** EXERCISE INSTRUCTIONS **
Of the entries below, return only those lines from the line with "traces, mais gardez" to the line with "бронирований", exactly, both included.

** EXTRACTED ENTRIES **
* * * * * * * * *

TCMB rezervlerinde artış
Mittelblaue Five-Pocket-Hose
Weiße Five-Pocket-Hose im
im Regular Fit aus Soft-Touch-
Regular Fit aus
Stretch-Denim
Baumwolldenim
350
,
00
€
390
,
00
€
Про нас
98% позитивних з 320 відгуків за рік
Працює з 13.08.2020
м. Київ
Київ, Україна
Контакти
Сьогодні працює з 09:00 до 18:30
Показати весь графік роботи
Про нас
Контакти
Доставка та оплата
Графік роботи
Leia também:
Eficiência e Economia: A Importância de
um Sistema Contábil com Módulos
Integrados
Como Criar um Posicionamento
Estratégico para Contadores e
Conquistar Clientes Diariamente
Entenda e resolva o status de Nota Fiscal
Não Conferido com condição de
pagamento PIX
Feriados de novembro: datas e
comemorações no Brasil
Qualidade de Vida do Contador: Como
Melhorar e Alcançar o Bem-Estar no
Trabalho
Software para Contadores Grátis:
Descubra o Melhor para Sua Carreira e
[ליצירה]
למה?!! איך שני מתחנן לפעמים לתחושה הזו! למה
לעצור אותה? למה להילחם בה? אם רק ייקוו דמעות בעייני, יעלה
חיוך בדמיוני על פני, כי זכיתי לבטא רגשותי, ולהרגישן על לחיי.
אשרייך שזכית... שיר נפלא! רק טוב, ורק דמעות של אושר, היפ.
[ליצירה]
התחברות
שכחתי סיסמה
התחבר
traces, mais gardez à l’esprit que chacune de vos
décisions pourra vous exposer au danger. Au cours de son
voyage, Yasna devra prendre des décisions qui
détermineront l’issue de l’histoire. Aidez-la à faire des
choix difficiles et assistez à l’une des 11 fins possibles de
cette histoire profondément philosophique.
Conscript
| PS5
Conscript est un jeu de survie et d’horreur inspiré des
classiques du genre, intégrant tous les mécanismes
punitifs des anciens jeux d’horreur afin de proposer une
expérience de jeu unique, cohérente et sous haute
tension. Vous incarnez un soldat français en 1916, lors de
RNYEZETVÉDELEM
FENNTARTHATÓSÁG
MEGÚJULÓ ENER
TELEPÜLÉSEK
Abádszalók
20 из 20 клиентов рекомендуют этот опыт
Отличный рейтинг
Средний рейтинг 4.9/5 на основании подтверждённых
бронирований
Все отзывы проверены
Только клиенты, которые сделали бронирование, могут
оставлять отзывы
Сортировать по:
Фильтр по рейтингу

* * * * * * * * *

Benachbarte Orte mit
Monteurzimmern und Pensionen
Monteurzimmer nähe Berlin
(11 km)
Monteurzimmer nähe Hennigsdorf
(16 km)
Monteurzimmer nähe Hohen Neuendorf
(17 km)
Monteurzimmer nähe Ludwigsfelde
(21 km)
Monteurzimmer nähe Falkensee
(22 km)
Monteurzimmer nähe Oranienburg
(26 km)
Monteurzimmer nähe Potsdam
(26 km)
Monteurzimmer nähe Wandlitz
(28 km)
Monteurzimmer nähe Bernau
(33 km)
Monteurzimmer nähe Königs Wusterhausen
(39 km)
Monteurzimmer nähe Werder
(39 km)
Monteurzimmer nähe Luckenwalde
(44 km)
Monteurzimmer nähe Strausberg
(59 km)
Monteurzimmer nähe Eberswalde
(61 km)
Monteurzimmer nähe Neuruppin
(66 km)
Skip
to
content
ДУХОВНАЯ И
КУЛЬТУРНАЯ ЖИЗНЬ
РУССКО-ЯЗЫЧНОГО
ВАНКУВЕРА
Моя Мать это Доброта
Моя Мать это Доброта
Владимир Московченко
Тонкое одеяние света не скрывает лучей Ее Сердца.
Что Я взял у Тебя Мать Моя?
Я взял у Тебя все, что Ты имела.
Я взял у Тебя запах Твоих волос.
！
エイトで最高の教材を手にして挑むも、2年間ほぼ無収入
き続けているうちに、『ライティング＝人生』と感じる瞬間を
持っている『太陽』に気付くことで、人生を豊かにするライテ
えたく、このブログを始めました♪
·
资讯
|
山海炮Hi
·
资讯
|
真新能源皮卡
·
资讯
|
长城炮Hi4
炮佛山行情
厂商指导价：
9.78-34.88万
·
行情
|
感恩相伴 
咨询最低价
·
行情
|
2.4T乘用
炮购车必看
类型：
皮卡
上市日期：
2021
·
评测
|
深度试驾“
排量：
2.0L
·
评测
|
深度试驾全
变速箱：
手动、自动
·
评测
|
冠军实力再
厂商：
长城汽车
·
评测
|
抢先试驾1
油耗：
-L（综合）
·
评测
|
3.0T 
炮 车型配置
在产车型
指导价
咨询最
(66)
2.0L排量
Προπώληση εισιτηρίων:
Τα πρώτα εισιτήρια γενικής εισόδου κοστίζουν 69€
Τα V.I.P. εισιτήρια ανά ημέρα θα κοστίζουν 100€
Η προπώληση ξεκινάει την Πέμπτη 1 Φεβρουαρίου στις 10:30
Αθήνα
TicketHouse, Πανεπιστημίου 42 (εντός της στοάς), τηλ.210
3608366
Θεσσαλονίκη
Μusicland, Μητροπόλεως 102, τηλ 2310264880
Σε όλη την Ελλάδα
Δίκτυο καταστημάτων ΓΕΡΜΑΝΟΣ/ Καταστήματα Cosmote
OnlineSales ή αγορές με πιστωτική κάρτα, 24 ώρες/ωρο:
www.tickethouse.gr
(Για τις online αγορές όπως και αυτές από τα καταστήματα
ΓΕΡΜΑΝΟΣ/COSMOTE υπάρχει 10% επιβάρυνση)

* * * * * * * * *

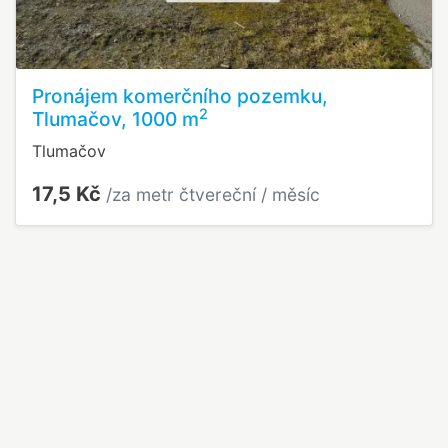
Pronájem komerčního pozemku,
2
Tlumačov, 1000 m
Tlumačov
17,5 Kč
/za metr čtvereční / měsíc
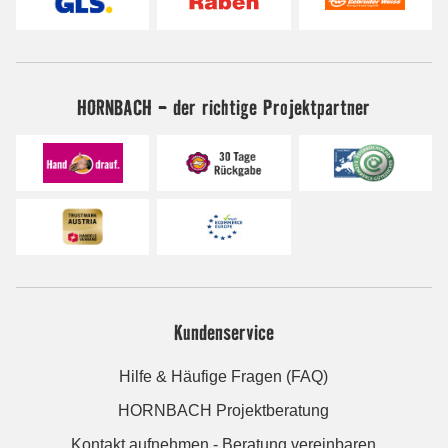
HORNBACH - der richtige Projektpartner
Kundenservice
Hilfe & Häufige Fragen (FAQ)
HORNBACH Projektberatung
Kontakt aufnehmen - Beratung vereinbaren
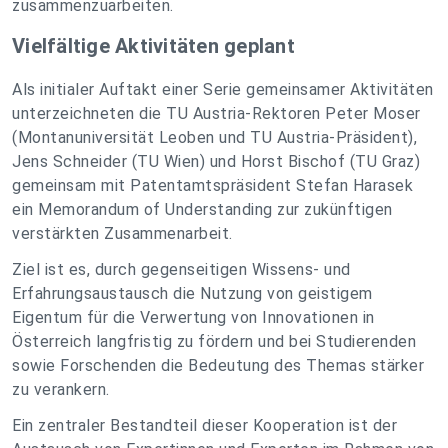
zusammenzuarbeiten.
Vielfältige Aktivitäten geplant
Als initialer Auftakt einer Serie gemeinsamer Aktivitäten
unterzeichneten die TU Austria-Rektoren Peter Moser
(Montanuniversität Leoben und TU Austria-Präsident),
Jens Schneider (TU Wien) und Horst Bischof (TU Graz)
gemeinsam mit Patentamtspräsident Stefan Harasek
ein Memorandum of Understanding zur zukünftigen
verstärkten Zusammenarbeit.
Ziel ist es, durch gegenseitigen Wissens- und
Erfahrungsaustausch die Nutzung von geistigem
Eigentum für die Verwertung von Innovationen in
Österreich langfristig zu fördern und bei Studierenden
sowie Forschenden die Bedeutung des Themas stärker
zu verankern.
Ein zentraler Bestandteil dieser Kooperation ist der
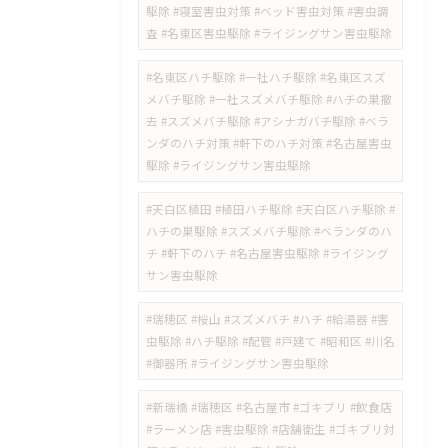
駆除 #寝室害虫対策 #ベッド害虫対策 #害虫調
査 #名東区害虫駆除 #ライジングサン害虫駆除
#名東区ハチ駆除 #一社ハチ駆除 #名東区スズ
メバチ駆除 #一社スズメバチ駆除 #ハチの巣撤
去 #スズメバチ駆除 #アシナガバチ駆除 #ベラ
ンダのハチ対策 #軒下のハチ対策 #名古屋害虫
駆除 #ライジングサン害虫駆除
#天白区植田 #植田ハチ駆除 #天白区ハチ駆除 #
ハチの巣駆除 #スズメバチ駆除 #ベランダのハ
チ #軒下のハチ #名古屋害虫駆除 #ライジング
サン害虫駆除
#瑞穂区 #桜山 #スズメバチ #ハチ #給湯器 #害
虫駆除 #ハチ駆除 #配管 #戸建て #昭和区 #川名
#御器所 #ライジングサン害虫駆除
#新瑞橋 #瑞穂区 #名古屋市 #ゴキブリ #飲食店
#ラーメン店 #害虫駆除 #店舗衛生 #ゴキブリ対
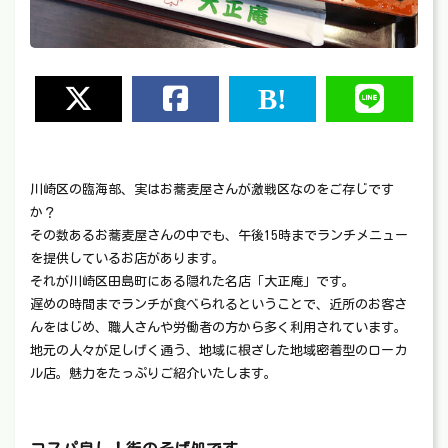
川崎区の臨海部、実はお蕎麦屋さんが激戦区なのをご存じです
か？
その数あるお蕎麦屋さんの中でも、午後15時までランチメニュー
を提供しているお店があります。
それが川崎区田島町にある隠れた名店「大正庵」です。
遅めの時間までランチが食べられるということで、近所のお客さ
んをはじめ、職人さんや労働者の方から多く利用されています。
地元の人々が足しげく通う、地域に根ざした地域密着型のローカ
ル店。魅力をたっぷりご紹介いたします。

* * * * * * * * *

** WRITTEN SOLUTION **
traces, mais gardez à l’esprit que chacune de vos
décisions pourra vous exposer au danger. Au cours de son
voyage, Yasna devra prendre des décisions qui
détermineront l’issue de l’histoire. Aidez-la à faire des
choix difficiles et assistez à l’une des 11 fins possibles de
cette histoire profondément philosophique.
Conscript
| PS5
Conscript est un jeu de survie et d’horreur inspiré des
classiques du genre, intégrant tous les mécanismes
punitifs des anciens jeux d’horreur afin de proposer une
expérience de jeu unique, cohérente et sous haute
tension. Vous incarnez un soldat français en 1916, lors de
RNYEZETVÉDELEM
FENNTARTHATÓSÁG
MEGÚJULÓ ENER
TELEPÜLÉSEK
Abádszalók
20 из 20 клиентов рекомендуют этот опыт
Отличный рейтинг
Средний рейтинг 4.9/5 на основании подтверждённых
бронирований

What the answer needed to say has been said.